#### The exercise:
Name every person the article on misrepresentation in photography mentions by name.

#### Excerpted passage:

********

When a Photograph Isn’t What It Seems
There’s a controversy brewing in the photojournalism world that I think is relevant to NGO work: misrepresentation in photography.
More about the controversy in a moment. First an explanation of misrepresentation. It includes using a picture from one situation to illustrate another situation. Or publishing a portrait of someone in one country but writing in the caption that the person is from another country. Or implying that people in a photograph are related to the accompanying written story when they’re not. Or saying someone in a caption is doing something that s/he really is not.
What’s at stake? Just the integrity of the organization, the photographer and the picture itself.
Misrepresentation has happened to me a few times. When I worked at Bread for the World, we uploaded select pictures and captions to Flickr and allowed anyone to use them under the Creative Commons Attribution Non-Commercial license. This license means other people and organizations can publish the photographs but not for commercial purposes and only if they give Bread credit for the pictures. (There are pros and cons to Creative Commons licenses. There’s no one perfect fit for every organization.)
It’s through Flickr that an organization once found my photographs of an African cocoa farm but rewrote the captions to say the farm was in Asia. A media company once used my picture of an Evangelical pastor and implied the person was Catholic. Even at Bread, there were times that colleagues wanted to use a picture in a way I thought misrepresented the situation, so I stopped the photograph from being used and replaced it with another picture.
Oftentimes, misrepresentation in photography comes from a lack of knowledge about photo ethics. There’s no malicious intent. In the case of the photojournalism world controversy, no one’s quite sure exactly what to think. Italian photographer Paolo Pellegrin won awards from World Press Photo and Pictures of the Year International for the photograph below of a man holding a gun. The caption reads “A former US Marine corp sniper with his weapon. Rochester, NY. USA 2012.” The picture is part of a larger story Pellegrin photographed about The Crescent, a troubled Rochester neighborhood.
But as it turns out, the subject of the photograph is a photojournalism student named Shane Keller who said he was not a former sniper and never lived in The Crescent. When Keller found out he was in Pellegrin’s story, he emailed his photo ethics professor, Loret Steinberg. The two of them plus another professor, Michael Shaw, then wrote a long post for the Bag News Notes blog. Keller writes he was a former Marine but never a sniper. He writes that he lived in a safe Rochester neighborhood, not The Crescent. He writes that he doesn’t understand why Pellegrin didn’t identify him (Keller) by name in the photo caption. Keller also addresses the issue that Pellegrin seems to have plagiarized much of his information about The Crescent from a 2003 New York Times article about the neighborhood.

********

#### Entries supplied:

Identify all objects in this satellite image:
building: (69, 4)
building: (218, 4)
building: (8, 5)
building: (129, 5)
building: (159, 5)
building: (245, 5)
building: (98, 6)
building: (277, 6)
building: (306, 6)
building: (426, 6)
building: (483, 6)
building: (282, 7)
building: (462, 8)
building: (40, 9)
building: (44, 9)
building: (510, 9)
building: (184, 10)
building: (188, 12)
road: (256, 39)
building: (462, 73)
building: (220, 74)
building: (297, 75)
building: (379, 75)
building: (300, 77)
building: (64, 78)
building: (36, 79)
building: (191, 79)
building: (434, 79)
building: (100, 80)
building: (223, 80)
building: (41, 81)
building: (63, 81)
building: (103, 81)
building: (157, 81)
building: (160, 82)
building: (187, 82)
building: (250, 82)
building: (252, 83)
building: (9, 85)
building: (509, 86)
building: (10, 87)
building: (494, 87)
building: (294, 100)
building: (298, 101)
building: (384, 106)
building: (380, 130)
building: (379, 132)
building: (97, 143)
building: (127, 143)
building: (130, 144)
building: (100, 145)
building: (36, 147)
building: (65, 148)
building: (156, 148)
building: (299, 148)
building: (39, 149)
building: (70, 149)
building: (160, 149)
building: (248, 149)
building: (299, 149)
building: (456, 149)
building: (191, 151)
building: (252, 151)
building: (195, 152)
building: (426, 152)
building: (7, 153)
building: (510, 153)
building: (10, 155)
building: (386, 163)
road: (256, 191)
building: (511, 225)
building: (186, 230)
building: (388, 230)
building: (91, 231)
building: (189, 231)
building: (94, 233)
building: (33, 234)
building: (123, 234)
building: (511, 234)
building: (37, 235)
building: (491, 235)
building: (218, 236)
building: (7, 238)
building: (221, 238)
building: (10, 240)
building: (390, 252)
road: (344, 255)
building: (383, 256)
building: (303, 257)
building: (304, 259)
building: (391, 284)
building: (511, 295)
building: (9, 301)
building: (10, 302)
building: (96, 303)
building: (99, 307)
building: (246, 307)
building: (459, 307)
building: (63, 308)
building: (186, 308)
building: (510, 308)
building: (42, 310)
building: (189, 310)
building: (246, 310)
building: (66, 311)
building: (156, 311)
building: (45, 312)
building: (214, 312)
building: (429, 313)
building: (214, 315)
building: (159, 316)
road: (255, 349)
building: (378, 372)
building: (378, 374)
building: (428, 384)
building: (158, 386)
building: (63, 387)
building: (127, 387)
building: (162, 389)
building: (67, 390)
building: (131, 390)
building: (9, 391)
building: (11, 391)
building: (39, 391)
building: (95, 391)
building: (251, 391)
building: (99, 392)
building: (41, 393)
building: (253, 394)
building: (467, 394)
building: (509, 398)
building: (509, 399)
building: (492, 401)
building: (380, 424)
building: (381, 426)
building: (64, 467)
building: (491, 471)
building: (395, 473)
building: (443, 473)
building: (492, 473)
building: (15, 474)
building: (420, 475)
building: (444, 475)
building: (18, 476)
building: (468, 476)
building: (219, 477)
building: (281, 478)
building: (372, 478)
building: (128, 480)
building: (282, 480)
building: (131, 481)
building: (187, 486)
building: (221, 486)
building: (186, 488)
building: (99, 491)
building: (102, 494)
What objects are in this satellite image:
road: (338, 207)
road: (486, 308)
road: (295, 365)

********

#### Solution for this exercise:
Paolo Pellegrin, Shane Keller, Loret Steinberg, Michael Shaw